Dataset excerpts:
<<<<
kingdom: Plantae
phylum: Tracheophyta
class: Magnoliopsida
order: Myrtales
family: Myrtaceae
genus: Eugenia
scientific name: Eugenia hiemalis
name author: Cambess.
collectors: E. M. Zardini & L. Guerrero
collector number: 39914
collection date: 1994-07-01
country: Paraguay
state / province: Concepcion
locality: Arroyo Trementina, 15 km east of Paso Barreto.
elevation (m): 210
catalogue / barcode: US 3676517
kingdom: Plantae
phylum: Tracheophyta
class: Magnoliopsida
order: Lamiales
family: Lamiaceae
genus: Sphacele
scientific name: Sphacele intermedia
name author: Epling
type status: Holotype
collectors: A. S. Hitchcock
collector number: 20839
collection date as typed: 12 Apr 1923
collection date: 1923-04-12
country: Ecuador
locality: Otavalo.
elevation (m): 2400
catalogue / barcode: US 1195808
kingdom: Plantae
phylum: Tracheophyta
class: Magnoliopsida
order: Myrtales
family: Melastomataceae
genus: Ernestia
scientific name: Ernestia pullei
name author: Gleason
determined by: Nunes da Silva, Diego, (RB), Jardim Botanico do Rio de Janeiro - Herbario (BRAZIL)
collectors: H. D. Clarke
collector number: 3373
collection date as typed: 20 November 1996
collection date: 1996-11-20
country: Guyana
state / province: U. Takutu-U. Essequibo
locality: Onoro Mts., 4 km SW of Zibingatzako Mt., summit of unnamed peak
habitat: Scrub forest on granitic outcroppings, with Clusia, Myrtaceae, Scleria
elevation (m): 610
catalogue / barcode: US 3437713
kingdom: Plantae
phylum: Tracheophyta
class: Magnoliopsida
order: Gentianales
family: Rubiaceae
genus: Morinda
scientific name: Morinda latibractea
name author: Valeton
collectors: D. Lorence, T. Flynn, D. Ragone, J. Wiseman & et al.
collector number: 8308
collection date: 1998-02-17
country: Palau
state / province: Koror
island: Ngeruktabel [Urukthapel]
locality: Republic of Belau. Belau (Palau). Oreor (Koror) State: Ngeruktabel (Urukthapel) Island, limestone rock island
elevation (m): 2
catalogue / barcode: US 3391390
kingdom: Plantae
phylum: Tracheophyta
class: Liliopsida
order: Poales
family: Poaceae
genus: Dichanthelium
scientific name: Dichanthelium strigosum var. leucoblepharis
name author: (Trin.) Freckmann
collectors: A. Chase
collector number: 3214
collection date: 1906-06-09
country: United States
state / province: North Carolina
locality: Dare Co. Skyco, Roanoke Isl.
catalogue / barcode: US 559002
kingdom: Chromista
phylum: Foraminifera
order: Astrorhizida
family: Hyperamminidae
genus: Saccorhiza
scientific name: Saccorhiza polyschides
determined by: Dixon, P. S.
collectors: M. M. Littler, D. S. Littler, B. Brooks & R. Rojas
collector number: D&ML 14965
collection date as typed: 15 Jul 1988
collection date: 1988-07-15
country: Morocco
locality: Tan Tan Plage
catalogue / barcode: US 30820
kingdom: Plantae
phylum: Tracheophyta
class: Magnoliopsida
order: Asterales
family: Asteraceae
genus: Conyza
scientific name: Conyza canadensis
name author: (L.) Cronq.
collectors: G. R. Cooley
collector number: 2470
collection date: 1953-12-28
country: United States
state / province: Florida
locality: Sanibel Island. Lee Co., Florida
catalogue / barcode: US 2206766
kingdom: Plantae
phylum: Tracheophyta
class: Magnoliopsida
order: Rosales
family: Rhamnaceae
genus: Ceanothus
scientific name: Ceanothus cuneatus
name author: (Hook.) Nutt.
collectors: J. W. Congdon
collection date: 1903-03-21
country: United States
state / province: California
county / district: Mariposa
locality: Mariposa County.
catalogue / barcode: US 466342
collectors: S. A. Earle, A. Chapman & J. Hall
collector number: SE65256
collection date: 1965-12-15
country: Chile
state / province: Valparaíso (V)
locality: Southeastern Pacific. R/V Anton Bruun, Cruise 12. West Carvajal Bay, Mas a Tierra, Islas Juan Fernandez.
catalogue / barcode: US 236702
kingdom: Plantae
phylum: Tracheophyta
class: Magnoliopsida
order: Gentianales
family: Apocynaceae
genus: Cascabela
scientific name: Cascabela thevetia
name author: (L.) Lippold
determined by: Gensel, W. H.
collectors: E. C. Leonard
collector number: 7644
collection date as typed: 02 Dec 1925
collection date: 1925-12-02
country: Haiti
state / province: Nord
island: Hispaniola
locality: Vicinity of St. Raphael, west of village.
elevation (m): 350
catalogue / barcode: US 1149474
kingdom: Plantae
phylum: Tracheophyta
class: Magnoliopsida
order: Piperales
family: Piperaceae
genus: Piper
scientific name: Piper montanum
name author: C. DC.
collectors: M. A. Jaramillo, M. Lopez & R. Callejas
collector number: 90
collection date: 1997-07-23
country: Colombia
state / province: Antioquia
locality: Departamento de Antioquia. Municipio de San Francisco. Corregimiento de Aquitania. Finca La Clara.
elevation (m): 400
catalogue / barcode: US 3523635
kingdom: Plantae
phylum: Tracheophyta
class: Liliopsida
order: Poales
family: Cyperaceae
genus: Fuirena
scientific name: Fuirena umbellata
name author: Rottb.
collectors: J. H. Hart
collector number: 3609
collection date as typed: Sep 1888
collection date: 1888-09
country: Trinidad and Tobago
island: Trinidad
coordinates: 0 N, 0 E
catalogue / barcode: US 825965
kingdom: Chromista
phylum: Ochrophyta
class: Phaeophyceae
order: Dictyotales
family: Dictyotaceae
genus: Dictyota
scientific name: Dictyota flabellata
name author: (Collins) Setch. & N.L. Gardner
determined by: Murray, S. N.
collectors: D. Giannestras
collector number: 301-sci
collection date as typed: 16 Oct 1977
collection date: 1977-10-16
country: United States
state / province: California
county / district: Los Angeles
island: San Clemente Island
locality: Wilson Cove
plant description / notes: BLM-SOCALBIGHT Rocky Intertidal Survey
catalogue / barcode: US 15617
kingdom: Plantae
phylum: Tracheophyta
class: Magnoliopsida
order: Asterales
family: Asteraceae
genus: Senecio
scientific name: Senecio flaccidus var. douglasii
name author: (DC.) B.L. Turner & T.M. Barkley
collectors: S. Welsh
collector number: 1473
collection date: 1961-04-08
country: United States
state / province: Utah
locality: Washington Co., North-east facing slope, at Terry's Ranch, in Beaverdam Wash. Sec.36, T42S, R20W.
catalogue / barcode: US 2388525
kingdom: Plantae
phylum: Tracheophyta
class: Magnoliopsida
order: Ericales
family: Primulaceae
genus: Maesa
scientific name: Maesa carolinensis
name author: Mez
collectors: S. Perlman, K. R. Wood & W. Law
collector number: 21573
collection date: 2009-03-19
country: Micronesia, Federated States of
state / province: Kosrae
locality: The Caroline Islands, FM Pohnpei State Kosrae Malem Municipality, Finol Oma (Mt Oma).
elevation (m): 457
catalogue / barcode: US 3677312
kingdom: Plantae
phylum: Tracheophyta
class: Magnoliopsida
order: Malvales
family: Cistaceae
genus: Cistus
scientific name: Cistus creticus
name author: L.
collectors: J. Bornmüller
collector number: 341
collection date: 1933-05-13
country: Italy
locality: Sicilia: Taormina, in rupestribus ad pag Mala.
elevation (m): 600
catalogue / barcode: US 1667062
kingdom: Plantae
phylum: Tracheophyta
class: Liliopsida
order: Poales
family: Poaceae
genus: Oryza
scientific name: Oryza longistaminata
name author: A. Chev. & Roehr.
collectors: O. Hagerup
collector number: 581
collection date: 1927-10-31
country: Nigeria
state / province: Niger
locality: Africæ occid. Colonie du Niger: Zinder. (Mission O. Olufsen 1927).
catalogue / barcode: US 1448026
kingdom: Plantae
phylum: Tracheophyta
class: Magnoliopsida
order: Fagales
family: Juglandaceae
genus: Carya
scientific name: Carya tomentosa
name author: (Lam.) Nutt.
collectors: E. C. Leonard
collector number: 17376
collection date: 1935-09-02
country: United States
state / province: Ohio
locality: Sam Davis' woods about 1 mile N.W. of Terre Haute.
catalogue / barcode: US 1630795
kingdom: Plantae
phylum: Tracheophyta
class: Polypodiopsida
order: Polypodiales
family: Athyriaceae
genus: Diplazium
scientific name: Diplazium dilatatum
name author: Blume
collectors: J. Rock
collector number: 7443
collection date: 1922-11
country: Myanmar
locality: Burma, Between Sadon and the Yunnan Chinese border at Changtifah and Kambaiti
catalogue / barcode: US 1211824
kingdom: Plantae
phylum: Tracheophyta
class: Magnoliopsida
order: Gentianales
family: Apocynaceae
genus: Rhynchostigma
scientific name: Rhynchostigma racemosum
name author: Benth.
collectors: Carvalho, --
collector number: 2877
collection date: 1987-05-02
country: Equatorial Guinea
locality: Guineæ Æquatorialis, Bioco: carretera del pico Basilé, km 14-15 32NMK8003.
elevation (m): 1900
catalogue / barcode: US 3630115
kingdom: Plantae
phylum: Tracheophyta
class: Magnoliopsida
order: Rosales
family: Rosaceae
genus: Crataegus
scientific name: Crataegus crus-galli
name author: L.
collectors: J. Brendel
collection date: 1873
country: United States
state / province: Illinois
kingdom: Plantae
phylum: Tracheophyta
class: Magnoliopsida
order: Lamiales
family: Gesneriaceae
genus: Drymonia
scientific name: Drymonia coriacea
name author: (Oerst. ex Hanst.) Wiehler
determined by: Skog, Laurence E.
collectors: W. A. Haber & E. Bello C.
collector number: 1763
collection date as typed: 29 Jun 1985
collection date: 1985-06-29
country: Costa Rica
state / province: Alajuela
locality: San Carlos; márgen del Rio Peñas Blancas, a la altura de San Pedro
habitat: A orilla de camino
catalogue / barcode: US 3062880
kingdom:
>>>>
_Problem description_
Output the records as a Markdown table with the columns "Row" and "Record Line", from the first line through the line containing "genus: Sphacele", inclusive. Leave out blank lines.

_Problem solution_
| Row | Record Line |
|---|---|
| 1 | kingdom: Plantae |
| 2 | phylum: Tracheophyta |
| 3 | class: Magnoliopsida |
| 4 | order: Myrtales |
| 5 | family: Myrtaceae |
| 6 | genus: Eugenia |
| 7 | scientific name: Eugenia hiemalis |
| 8 | name author: Cambess. |
| 9 | collectors: E. M. Zardini & L. Guerrero |
| 10 | collector number: 39914 |
| 11 | collection date: 1994-07-01 |
| 12 | country: Paraguay |
| 13 | state / province: Concepcion |
| 14 | locality: Arroyo Trementina, 15 km east of Paso Barreto. |
| 15 | elevation (m): 210 |
| 16 | catalogue / barcode: US 3676517 |
| 17 | kingdom: Plantae |
| 18 | phylum: Tracheophyta |
| 19 | class: Magnoliopsida |
| 20 | order: Lamiales |
| 21 | family: Lamiaceae |
| 22 | genus: Sphacele |